— BEGIN Data records —

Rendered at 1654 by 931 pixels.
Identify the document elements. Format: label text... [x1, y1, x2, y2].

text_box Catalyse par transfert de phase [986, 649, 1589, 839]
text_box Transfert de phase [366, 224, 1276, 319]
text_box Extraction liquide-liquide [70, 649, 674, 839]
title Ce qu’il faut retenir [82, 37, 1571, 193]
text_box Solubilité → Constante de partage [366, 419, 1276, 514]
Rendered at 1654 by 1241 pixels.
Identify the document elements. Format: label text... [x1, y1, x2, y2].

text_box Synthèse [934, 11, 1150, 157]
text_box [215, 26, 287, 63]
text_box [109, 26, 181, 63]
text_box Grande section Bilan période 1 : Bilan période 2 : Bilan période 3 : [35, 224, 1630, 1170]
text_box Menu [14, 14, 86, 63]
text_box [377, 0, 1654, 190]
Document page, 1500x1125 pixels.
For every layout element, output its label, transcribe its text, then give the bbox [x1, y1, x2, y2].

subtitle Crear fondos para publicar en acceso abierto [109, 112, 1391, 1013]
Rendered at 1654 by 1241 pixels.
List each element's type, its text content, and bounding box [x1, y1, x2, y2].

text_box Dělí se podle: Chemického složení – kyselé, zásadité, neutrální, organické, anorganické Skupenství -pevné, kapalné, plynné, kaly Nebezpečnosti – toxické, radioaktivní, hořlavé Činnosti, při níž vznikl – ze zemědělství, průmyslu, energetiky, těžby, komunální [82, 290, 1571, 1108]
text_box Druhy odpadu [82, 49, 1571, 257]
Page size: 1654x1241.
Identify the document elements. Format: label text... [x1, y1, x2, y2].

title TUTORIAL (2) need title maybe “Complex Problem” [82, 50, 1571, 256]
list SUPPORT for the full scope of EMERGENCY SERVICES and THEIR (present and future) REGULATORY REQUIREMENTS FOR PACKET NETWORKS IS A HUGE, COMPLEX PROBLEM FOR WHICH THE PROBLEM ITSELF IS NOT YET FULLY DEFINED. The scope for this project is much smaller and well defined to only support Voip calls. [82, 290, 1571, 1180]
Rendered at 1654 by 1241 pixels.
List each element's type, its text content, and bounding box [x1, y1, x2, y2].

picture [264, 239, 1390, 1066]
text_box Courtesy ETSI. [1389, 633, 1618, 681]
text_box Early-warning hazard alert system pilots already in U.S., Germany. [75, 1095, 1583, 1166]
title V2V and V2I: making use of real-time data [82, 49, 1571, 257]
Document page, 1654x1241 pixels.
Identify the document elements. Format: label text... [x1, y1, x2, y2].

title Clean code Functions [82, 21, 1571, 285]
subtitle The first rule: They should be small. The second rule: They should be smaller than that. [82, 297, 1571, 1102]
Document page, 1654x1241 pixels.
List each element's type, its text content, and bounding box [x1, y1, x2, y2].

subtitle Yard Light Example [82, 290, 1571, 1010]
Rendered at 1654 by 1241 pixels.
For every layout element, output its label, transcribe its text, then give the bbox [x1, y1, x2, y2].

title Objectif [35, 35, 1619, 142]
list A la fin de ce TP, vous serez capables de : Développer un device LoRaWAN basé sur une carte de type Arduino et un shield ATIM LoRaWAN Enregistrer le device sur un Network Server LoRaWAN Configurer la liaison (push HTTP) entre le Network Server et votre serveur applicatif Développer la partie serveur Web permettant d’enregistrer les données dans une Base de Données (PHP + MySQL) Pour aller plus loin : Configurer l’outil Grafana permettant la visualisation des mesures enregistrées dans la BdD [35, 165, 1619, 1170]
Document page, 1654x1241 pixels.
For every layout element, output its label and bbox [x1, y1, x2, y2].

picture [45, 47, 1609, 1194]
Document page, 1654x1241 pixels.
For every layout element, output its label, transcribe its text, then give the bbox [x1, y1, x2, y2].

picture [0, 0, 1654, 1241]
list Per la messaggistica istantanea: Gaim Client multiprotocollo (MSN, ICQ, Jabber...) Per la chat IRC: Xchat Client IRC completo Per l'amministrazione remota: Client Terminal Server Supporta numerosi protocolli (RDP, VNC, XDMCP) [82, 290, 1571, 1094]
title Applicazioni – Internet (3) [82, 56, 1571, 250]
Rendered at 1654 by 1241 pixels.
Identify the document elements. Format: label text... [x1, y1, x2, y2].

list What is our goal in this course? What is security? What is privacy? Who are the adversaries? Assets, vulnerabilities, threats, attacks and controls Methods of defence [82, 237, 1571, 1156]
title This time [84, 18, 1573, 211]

— END Data records —

§ **What you need to do**
Rewrite all of the rows above, changing every "Rendered" to "Displayed" and leaving everything else the same.

§ **Exercise result**
Displayed at 1654 by 931 pixels.
Identify the document elements. Format: label text... [x1, y1, x2, y2].

text_box Catalyse par transfert de phase [986, 649, 1589, 839]
text_box Transfert de phase [366, 224, 1276, 319]
text_box Extraction liquide-liquide [70, 649, 674, 839]
title Ce qu’il faut retenir [82, 37, 1571, 193]
text_box Solubilité → Constante de partage [366, 419, 1276, 514]
Displayed at 1654 by 1241 pixels.
Identify the document elements. Format: label text... [x1, y1, x2, y2].

text_box Synthèse [934, 11, 1150, 157]
text_box [215, 26, 287, 63]
text_box [109, 26, 181, 63]
text_box Grande section Bilan période 1 : Bilan période 2 : Bilan période 3 : [35, 224, 1630, 1170]
text_box Menu [14, 14, 86, 63]
text_box [377, 0, 1654, 190]
Document page, 1500x1125 pixels.
For every layout element, output its label, transcribe its text, then give the bbox [x1, y1, x2, y2].

subtitle Crear fondos para publicar en acceso abierto [109, 112, 1391, 1013]
Displayed at 1654 by 1241 pixels.
List each element's type, its text content, and bounding box [x1, y1, x2, y2].

text_box Dělí se podle: Chemického složení – kyselé, zásadité, neutrální, organické, anorganické Skupenství -pevné, kapalné, plynné, kaly Nebezpečnosti – toxické, radioaktivní, hořlavé Činnosti, při níž vznikl – ze zemědělství, průmyslu, energetiky, těžby, komunální [82, 290, 1571, 1108]
text_box Druhy odpadu [82, 49, 1571, 257]
Page size: 1654x1241.
Identify the document elements. Format: label text... [x1, y1, x2, y2].

title TUTORIAL (2) need title maybe “Complex Problem” [82, 50, 1571, 256]
list SUPPORT for the full scope of EMERGENCY SERVICES and THEIR (present and future) REGULATORY REQUIREMENTS FOR PACKET NETWORKS IS A HUGE, COMPLEX PROBLEM FOR WHICH THE PROBLEM ITSELF IS NOT YET FULLY DEFINED. The scope for this project is much smaller and well defined to only support Voip calls. [82, 290, 1571, 1180]
Displayed at 1654 by 1241 pixels.
List each element's type, its text content, and bounding box [x1, y1, x2, y2].

picture [264, 239, 1390, 1066]
text_box Courtesy ETSI. [1389, 633, 1618, 681]
text_box Early-warning hazard alert system pilots already in U.S., Germany. [75, 1095, 1583, 1166]
title V2V and V2I: making use of real-time data [82, 49, 1571, 257]
Document page, 1654x1241 pixels.
Identify the document elements. Format: label text... [x1, y1, x2, y2].

title Clean code Functions [82, 21, 1571, 285]
subtitle The first rule: They should be small. The second rule: They should be smaller than that. [82, 297, 1571, 1102]
Document page, 1654x1241 pixels.
List each element's type, its text content, and bounding box [x1, y1, x2, y2].

subtitle Yard Light Example [82, 290, 1571, 1010]
Displayed at 1654 by 1241 pixels.
For every layout element, output its label, transcribe its text, then give the bbox [x1, y1, x2, y2].

title Objectif [35, 35, 1619, 142]
list A la fin de ce TP, vous serez capables de : Développer un device LoRaWAN basé sur une carte de type Arduino et un shield ATIM LoRaWAN Enregistrer le device sur un Network Server LoRaWAN Configurer la liaison (push HTTP) entre le Network Server et votre serveur applicatif Développer la partie serveur Web permettant d’enregistrer les données dans une Base de Données (PHP + MySQL) Pour aller plus loin : Configurer l’outil Grafana permettant la visualisation des mesures enregistrées dans la BdD [35, 165, 1619, 1170]
Document page, 1654x1241 pixels.
For every layout element, output its label and bbox [x1, y1, x2, y2].

picture [45, 47, 1609, 1194]
Document page, 1654x1241 pixels.
For every layout element, output its label, transcribe its text, then give the bbox [x1, y1, x2, y2].

picture [0, 0, 1654, 1241]
list Per la messaggistica istantanea: Gaim Client multiprotocollo (MSN, ICQ, Jabber...) Per la chat IRC: Xchat Client IRC completo Per l'amministrazione remota: Client Terminal Server Supporta numerosi protocolli (RDP, VNC, XDMCP) [82, 290, 1571, 1094]
title Applicazioni – Internet (3) [82, 56, 1571, 250]
Displayed at 1654 by 1241 pixels.
Identify the document elements. Format: label text... [x1, y1, x2, y2].

list What is our goal in this course? What is security? What is privacy? Who are the adversaries? Assets, vulnerabilities, threats, attacks and controls Methods of defence [82, 237, 1571, 1156]
title This time [84, 18, 1573, 211]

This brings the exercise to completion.